In June 1166 Alexander III excommunicated the earl, and it now became the duty of the bishop of Norwich to promulgate the papal decree. To do so at such a moment was to incur the certain displeasure of the king, and to bring upon himself the fierce animosity of one of the most powerful earls in England. But Bishop William was not the man to hesitate or play the craven. Entering the cathedral church of Norwich with his pastoral staff in his hand, he mounted the pulpit and publicly pronounced the sentence of excommunication against the mighty earl, and, having thus discharged what he believed to be his duty, he laid his staff upon the high altar and solemnly defied any man, king or noble, to take it away; then he turned his back upon the episcopal palace, and once more took up his residence with the monks in the Norwich priory. The sentence against the earl was subsequently annulled, and on his submission he was absolved. During the three months following Becket's return he kept up a frequent correspondence with Bishop William, and in a letter of 9 Dec. he announced his intention of soon visiting his faithful friend at Norwich. Three weeks later (29 Dec.) he was murdered in Canterbury Cathedral. Bishop William's memorial elegiacs on the date of the primate's assassination are to be found in one manuscript of the ‘Chronicle of Gervase of Canterbury’ (i. 232).
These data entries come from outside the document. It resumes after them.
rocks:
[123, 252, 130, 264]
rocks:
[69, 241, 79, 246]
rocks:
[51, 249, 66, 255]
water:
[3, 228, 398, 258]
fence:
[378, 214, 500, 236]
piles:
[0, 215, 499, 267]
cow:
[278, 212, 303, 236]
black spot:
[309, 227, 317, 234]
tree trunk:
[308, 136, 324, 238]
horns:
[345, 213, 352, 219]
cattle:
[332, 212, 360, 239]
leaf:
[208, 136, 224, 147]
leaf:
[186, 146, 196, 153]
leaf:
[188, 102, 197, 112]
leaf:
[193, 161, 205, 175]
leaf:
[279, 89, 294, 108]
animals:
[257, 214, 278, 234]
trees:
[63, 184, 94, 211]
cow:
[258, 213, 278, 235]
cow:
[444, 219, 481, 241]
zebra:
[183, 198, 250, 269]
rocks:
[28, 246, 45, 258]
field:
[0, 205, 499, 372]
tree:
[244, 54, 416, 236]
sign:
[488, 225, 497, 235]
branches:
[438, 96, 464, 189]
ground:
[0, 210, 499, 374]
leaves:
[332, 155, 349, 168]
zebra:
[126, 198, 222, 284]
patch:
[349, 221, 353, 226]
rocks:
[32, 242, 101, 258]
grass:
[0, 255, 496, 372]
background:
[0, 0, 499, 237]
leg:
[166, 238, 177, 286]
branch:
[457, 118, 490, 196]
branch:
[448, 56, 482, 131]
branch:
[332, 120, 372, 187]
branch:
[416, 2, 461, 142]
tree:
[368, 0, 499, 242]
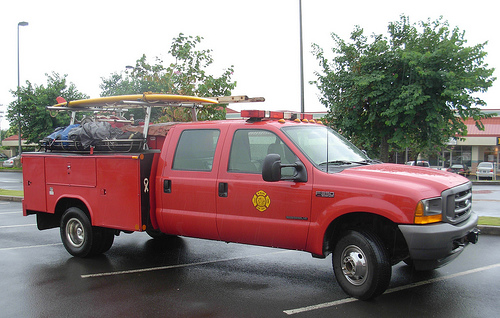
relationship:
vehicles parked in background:
[447, 156, 499, 178] [404, 153, 498, 174]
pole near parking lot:
[12, 16, 34, 143] [7, 172, 498, 317]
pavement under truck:
[1, 240, 499, 313] [12, 94, 486, 306]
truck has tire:
[12, 94, 486, 306] [328, 227, 399, 305]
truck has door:
[12, 94, 486, 306] [213, 124, 309, 246]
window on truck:
[171, 124, 221, 172] [12, 94, 486, 306]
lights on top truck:
[235, 106, 317, 124] [12, 94, 486, 306]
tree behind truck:
[316, 12, 493, 150] [12, 94, 486, 306]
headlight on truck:
[411, 191, 449, 227] [12, 94, 486, 306]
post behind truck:
[296, 0, 311, 112] [12, 94, 486, 306]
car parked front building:
[12, 94, 486, 306] [434, 99, 498, 164]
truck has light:
[12, 94, 486, 306] [411, 191, 449, 227]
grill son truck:
[42, 92, 261, 115] [12, 94, 486, 306]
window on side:
[171, 124, 221, 172] [22, 125, 339, 238]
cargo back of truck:
[36, 91, 168, 155] [12, 94, 486, 306]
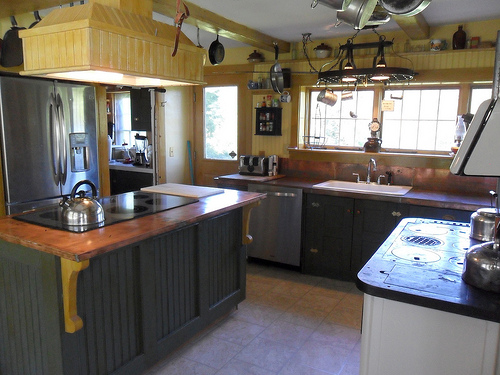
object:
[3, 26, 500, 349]
kitchen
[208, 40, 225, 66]
pans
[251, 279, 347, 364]
floor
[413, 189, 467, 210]
counter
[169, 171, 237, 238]
island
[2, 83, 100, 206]
fridge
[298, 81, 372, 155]
window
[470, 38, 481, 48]
item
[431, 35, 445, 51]
item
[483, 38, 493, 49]
item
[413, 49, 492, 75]
shelf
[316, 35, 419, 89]
pot rack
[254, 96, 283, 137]
spice rack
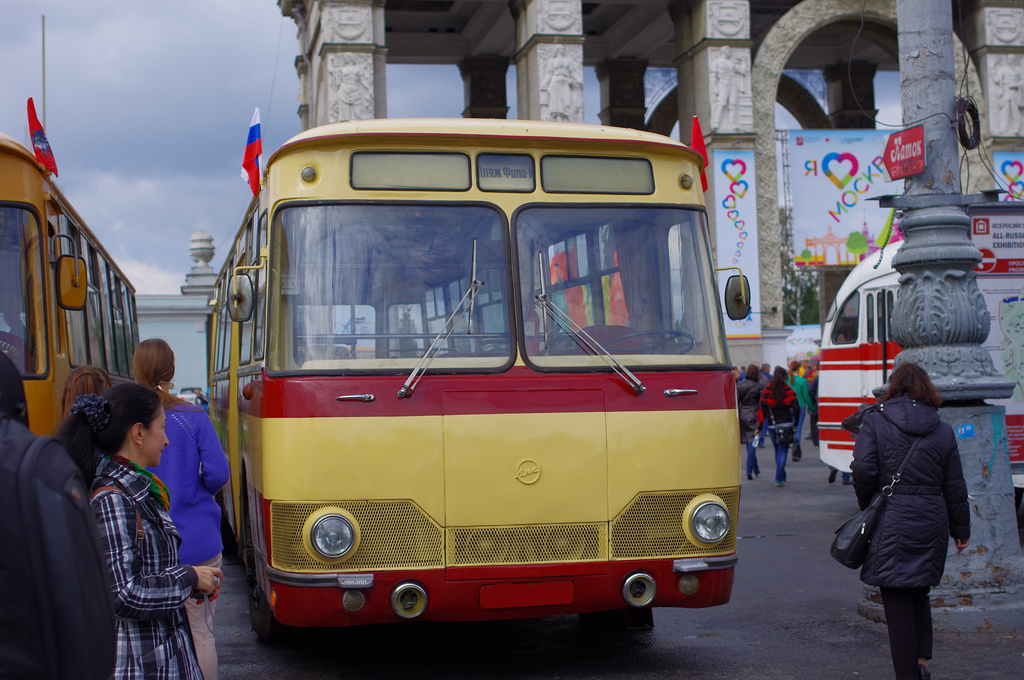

After the death of Archbishop Thomas we hear very little of Bishop William. On 9 June 1172 a disastrous fire broke out in Norwich Cathedral, which wrought great destruction in the church, and tradition has it that the bishop's last days were saddened by this calamity. On the other hand he lived to rejoice at the canonisation of his friend the archbishop by Alexander III in 1173. He died in January 1174. Bishop William had the reputation of being a learned and accomplished scholar in an age which had not a few of such men. At his suggestion Thomas of Monmouth drew up his account of the ‘Life and Miracles of St. William of Norwich,’ and from this author we learn that his patron was celebrated for his eloquence and gift of speech not only in his own diocese, but even at Rome. That he was a credulous and superstitious person cannot be doubted. He can hardly be regarded as a great prelate; he certainly was not a man in advance of his age, and but for his steadfast and unwavering fidelity to the great archbishop to whom he clung with the tenacity of a fanatic, and his having so vehemently forced upon his diocese the cult of the boy saint, the story of whose reputed martyrdom produced such widespread and dreadful effects in the after times, we should have known very little about him.[Since Blomefield's days (Hist. of Norfolk, iii. 474) much information on the career of Bishop William has come to light, and may be found in Goulburn and Symonds's Life and Letters of Herbert de Losinga, 1878, vol. ii.; The Life and Miracles of St. William of Norwich, ed. A. Jessopp and M. R. James, Cambridge Press, 1896; and in the Memorials of Thomas Becket, especially vols. vi. vii. (Rolls Series). On the canons of Pentney see Eyton's Itinerary of Henry II, p. 95 n. See, too, John of Salisbury's Epistles, ed. Migne. The date of the fire in the cathedral is derived from a manuscript in Trin. Coll. Cambr., a manuscript which Hardy thinks was compiled by a Norwich monk (Cat. iii. 25).]